Book Alerts

How It All Began (Penelope Lively, 2012)

There is a small group of authors that I am so fond of that I cannot wait for the paperback. I buy the hardcover book (or, more recently, download it to my Kindle) at once—no waiting. Penelope Lively is one of those authors. When you read many books by the same author, you sometimes uncover a story told again and again with different characters in different settings, but the central theme comes back again and again as though the author is still puzzling it out from different angles. Lively seems to have a fascination with “What if?” In her 2005 book, Making It Up, she looks at various turning points in her own life and imagines what would have happened if she had taken a direction different from the one she did. What if she hadn’t escaped from Cairo as World War II was breaking out? What if she’d become pregnant at 18? She looks at stories that could have been hers. In her latest novel, How It All Began, she takes a major event in the life of the main character, Charlotte Rainsford, a retired schoolteacher, and examines how a single event does change the direction not only of Charlotte’s life but of the lives of her family, friends and acquaintances, and people she has never even met. When she is mugged on a London street by a petty thief and breaks her hip, her move into the home of her daughter and son-in-law as she recovers is like a pebble in a pond . . . its circles of change spreading out to touch many, some casually, some deeply.

Cheryl Iverson

Indivisible by Four: A String Quartet in Pursuit of Harmony (Arnold Steinhardt, 2000)

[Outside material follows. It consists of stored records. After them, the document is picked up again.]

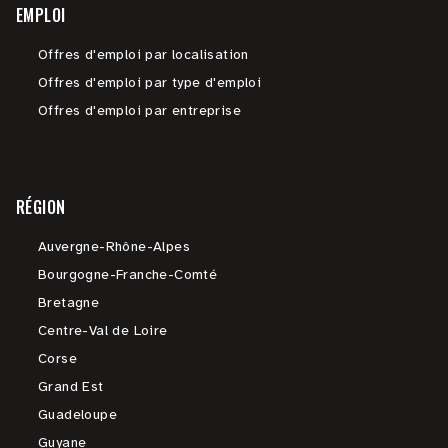
EMPLOI
Offres d'emploi par localisation
Offres d'emploi par type d'emploi
Offres d'emploi par entreprise
RÉGION
Auvergne-Rhône-Alpes
Bourgogne-Franche-Comté
Bretagne
Centre-Val de Loire
Corse
Grand Est
Guadeloupe
Guyane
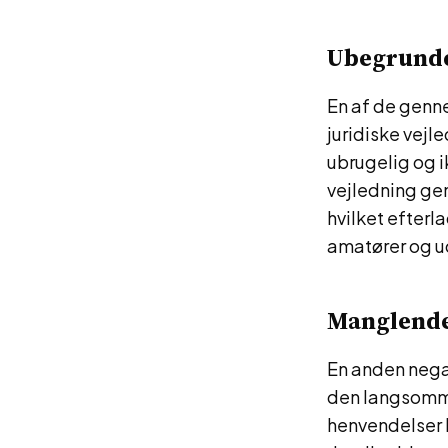
Ubegrunde
En af de genn
juridiske vejl
ubrugelig og i
vejledning gen
hvilket efter
amatører og ud
Manglende 
En anden nega
den langsomme 
henvendelser b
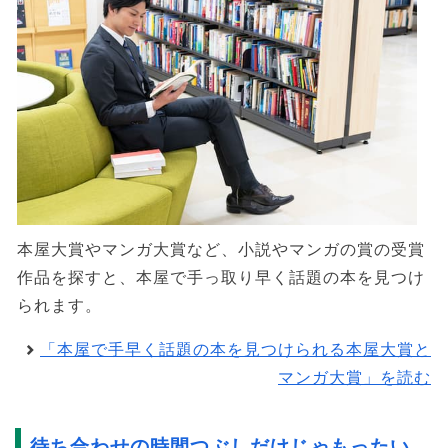
本屋大賞やマンガ大賞など、小説やマンガの賞の受賞
作品を探すと、本屋で手っ取り早く話題の本を見つけ
られます。
「本屋で手早く話題の本を見つけられる本屋大賞と
マンガ大賞」を読む
待ち合わせの時間つぶしだけじゃもったい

Except for my annual participation in Chicago’s “Do-It-Yourself Messiah”, for me music is a spectator sport. What fun it was to read this book about someone for whom it is a way of life and for whom it provides a living! Arnold Steinhardt was for over 25 years a violinist in the Guarneri Quartet. In this book, Steinhardt examines his own path to this life—from student, to orchestra player, then soloist, and, finally, “at home” as a player of chamber music. The book examines his individual journey at the same time that it describes the relationship of the ensemble.

Cheryl Iverson

Blame (Michelle Huneven, 2009)

As an editor who reads and edits a lot of dialogue, I appreciate a novelist with a deft hand, such as that seen in Blame. The author manages to create smooth, almost faultless transitions from spoken to unspoken discourse without the use of quotation marks but simply with well-chosen words. Blame’s protagonist is Patsy MacLemoore, a late 20-something professor of history and a serial alcoholic who is convicted of “criminal negligence resulting in loss of life”— two lives, that is, those of a young mother and her 12-year-old daughter, hit and run over in Patsy’s driveway and with Patsy’s Mercedes. After 2 years in prison, Patsy embarks on getting sober, making amends, and transforming her life until, years later, a remarkable and unexpected revelation changes everything. This thought-provoking and memorable novel will stay with you for many years to come.